Woher kommt die große Entkopplung der Märkte von der realen Wirtschaft?
26. Juni 2020In den letzten Wochen ist viel über die Entkopplung der Märkte von der realen Wirtschaft geschrieben worden. Dabei geht es in erster Linie um die Tatsache, dass viele Aktienmärkte in der Nähe ihrer Allzeithochs notieren, während die Wertschöpfung oder die Industrieproduktion von Volkswirtschaften gerade den größten Absturz seit vielen Jahren oder sogar Jahrzehnten erleben.
Warum laufen die Märkte weiter nach oben?
Gerade erst vorgestern hat der IWF seine Prognose für 2020 noch einmal deutlich nach unten revidiert, und die Notenbanken wiederholen seit Wochen nahezu gebetsmühlenartig, dass die folgende Erholung mit hoher Wahrscheinlichkeit eher nur moderat und eben nicht stürmisch erfolgen wird. Vor diesem Hintergrund mag es in der Tat irritieren, dass Aktienmärkte mit einer gewissen Nonchalance über diese Herausforderungen hinweg zu sehen scheinen.
Ein Teil dieser Diskrepanz kann ohne Zweifel durch die extrem expansive Geld- und Fiskalpolitik erklärt werden;
Ein anderer Teil möglicherweise durch eine neue Generation von jungen Investoren, die die Corona-Krise als Chance für einen Einstieg in den Aktienmarkt genutzt und damit die Kursentwicklung in der Breite unterstützt haben. Allerdings muss auch klar sein, dass sich die positiven Effekte der expansiven Geld- und Fiskalpolitik nicht endlos fortsetzen werden – dazu müsste die Geld- und Fiskalpolitik immer aufs Neue mit noch expansiveren Maßnahmen überraschen, was eine unrealistische Annahme wäre. Auch die jungen und risikofreudigen Privatanleger verfügen nicht über unendliche Budgets, um den Markt dauerhaft anheizen zu können. Über kurz oder lang wird der Zeitpunkt kommen, an dem sich Märkte doch wieder eher den Fundamentaldaten zuwenden werden.

Gespeicherte Einträge:
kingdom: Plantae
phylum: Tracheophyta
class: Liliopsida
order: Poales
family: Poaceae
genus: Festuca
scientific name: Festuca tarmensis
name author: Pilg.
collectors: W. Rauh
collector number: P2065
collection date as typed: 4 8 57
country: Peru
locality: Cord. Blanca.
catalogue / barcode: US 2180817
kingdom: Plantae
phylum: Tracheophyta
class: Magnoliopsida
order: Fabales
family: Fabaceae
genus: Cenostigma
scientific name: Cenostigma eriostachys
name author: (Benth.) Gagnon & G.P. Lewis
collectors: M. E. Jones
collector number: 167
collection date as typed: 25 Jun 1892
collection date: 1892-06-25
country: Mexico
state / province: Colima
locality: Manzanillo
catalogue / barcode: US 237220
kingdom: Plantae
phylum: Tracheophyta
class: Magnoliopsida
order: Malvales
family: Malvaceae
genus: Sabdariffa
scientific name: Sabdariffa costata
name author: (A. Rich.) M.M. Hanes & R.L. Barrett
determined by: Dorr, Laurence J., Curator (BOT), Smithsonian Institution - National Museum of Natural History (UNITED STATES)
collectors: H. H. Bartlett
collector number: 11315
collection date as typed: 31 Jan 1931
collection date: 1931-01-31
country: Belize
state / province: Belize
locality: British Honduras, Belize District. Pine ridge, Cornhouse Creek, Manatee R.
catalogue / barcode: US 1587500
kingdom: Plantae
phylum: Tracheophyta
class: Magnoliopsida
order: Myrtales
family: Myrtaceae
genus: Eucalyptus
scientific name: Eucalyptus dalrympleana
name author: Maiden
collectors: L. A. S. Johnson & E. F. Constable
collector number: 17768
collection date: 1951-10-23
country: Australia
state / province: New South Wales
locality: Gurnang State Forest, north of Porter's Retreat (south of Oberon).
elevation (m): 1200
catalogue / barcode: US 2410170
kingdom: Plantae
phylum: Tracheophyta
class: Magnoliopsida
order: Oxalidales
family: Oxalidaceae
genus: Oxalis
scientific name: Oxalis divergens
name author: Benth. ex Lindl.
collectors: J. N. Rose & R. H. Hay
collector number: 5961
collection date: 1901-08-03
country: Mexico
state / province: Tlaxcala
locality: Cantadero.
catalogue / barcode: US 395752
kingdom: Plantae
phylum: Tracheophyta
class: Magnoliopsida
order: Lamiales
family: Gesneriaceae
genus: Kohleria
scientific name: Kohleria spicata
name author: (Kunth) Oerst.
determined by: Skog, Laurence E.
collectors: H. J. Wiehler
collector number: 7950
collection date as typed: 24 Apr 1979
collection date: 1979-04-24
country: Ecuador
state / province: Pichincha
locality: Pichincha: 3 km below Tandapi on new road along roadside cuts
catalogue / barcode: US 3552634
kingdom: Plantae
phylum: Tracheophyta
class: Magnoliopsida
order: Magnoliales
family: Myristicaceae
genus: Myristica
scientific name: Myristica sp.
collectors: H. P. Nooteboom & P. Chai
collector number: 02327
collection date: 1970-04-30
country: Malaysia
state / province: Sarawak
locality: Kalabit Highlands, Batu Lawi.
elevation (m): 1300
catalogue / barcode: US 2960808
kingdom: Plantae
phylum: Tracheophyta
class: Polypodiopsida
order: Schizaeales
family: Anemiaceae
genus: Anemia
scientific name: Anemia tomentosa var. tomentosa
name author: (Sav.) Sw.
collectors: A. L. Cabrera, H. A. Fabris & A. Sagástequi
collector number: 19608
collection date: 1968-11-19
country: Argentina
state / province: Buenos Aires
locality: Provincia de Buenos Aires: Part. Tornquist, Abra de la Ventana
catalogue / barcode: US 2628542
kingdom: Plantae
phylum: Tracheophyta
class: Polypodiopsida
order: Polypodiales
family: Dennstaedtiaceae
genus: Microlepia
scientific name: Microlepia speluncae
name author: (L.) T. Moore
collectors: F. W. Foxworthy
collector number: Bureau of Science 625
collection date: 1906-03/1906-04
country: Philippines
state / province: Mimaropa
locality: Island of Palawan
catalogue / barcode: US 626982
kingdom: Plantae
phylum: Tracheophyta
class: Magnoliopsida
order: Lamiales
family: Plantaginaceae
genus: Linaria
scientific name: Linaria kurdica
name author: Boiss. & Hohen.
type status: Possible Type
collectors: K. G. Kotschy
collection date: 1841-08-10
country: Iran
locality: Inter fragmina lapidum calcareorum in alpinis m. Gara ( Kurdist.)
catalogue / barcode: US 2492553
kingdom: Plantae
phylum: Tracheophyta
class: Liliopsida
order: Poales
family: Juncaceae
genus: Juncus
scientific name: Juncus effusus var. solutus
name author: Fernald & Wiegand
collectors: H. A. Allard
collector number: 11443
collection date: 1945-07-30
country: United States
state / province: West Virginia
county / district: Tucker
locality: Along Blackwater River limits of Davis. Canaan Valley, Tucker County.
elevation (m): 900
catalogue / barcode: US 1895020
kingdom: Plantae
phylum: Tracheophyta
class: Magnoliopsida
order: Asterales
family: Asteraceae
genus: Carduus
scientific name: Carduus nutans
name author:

== AUFGABENSTELLUNG ==
Zitieren Sie aus dem Text über die Entkopplung der Märkte wortgetreu die Passage, die mit „Gerade erst vorgestern“ beginnt und sich bis einschließlich „zu sehen scheinen.“ erstreckt.

== VOLLSTÄNDIGE ANTWORT ==
Gerade erst vorgestern hat der IWF seine Prognose für 2020 noch einmal deutlich nach unten revidiert, und die Notenbanken wiederholen seit Wochen nahezu gebetsmühlenartig, dass die folgende Erholung mit hoher Wahrscheinlichkeit eher nur moderat und eben nicht stürmisch erfolgen wird. Vor diesem Hintergrund mag es in der Tat irritieren, dass Aktienmärkte mit einer gewissen Nonchalance über diese Herausforderungen hinweg zu sehen scheinen.